When the Civil War broke out in , Harriet found new ways to fight slavery. She was recruited to assist fugitive enslave people at Fort Monroe and worked as a nurse, cook and laundress. Harriet used her knowledge of herbal medicines to help treat sick soldiers and fugitive enslaved people.
In , Harriet became head of an espionage and scout network for the Union Army. She provided crucial intelligence to Union commanders about Confederate Army supply routes and troops and helped liberate enslaved people to form Black Union regiments. Though just over five feet tall, she was a force to be reckoned with, although it took over three decades for the government to recognize her military contributions and award her financially. She married former enslaved man and Civil War veteran Nelson Davis in her husband John had died and they adopted a little girl named Gertie a few years later.
Harriet had an open-door policy for anyone in need. She supported her philanthropy efforts by selling her home-grown produce, raising pigs and accepting donations and loans from friends. In June , under the leadership of Col. James Montgomery, she served as a key adviser for an operation in Combahee Ferry, South Carolina, in which a regiment of soldiers, whom she accompanied, set fire to a large plantation, forced Confederate soldiers to retreat, and used gunboats to rescue hundreds of enslaved people.
The Bucktown Village Store, where Harriet Tubman suffered a traumatic head injury at the hands of an overseer. Tubman underwent brain surgery in and chose not to receive anesthesia during the procedure. When Tubman was a child, an overseer hit her in the head with a heavy weight after she refused to restrain a field hand who had left his plantation without permission.
She suffered severe trauma from the event and experienced headaches and seizures for the rest of her life. By the late s, the pain in her head had affected her ability to sleep, and she found a doctor in Boston willing to operate on her brain. Instead of receiving anesthesia while the doctor cut open her skull and performed the surgery, she chose to bite on a bullet — something she had seen soldiers do during the Civil War when they suffered pain on the battlefield.
It is unclear whether the surgery improved her condition. Very few African Americans or women have national park sites dedicated to them. Harriet Tubman has two. The Harriet Tubman National Historical Park in Auburn, New York, tells the story of her later life and includes the house she owned and eventually donated to become a home for the ill and the elderly, as well as the Thompson Memorial African Methodist Episcopal Zion Church, which she raised money to build. But her own individual freedom did not satisfy her.
She traveled back into southern slave states more than a dozen times as a leader of the famed Underground Railroad, a secret route by which slaves, aided by white allies, escaped from bondage.

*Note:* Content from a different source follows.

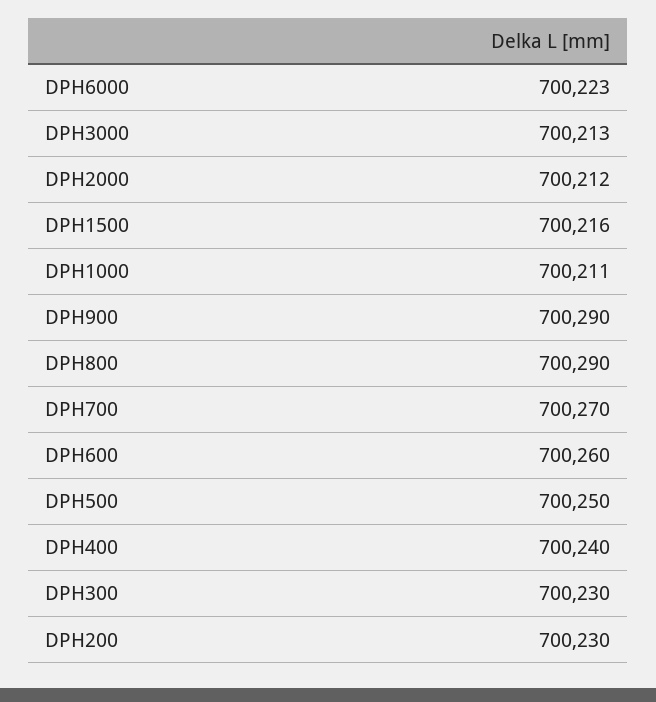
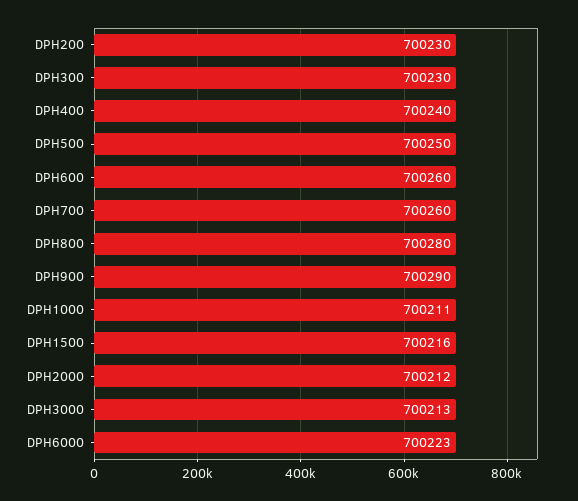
DPH800: 700290 -> 700280
DPH700: 700270 -> 700260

During the Civil War, she was also a spy for the Union Army, traveling into the Confederacy on dangerous reconnaissance missions.
In , she helped lead a military raid at Combahee River, S. As Frederick Douglass told her: "Much that you have done would seem improbable to those who do not know you as I know you.
Then in , the Fugitive Slave Act empowered Southern slave hunters to capture alleged runaways without a jury trial, and Tubman began conducting slaves hundreds of miles farther north — across the Canadian border. By the time Tubman began her epic mission, the Underground Railroad had expanded dramatically from its humble origins in the s.
Historian John Hope Franklin cited estimates that at the peak as many as 3, people participated, helping runaway slaves in one way or another — donating money, providing food, hiding slaves in haystacks, taking them across rivers, and so on. Tubman was rated the outstanding conductor, personally accompanying perhaps more runaway slaves than anyone else. During the Civil War, Tubman served as a scout and spy. For example, she was the scout for the Combahee River Raid that liberated some slaves in South Carolina.
The more slaves she conducted to freedom, the faster word spread that it really was possible to be free, and the more slaves took initiative to free themselves.
Ultimately, the fatal weakness of the slave system was the determination of multitudes to take matters into their own hands.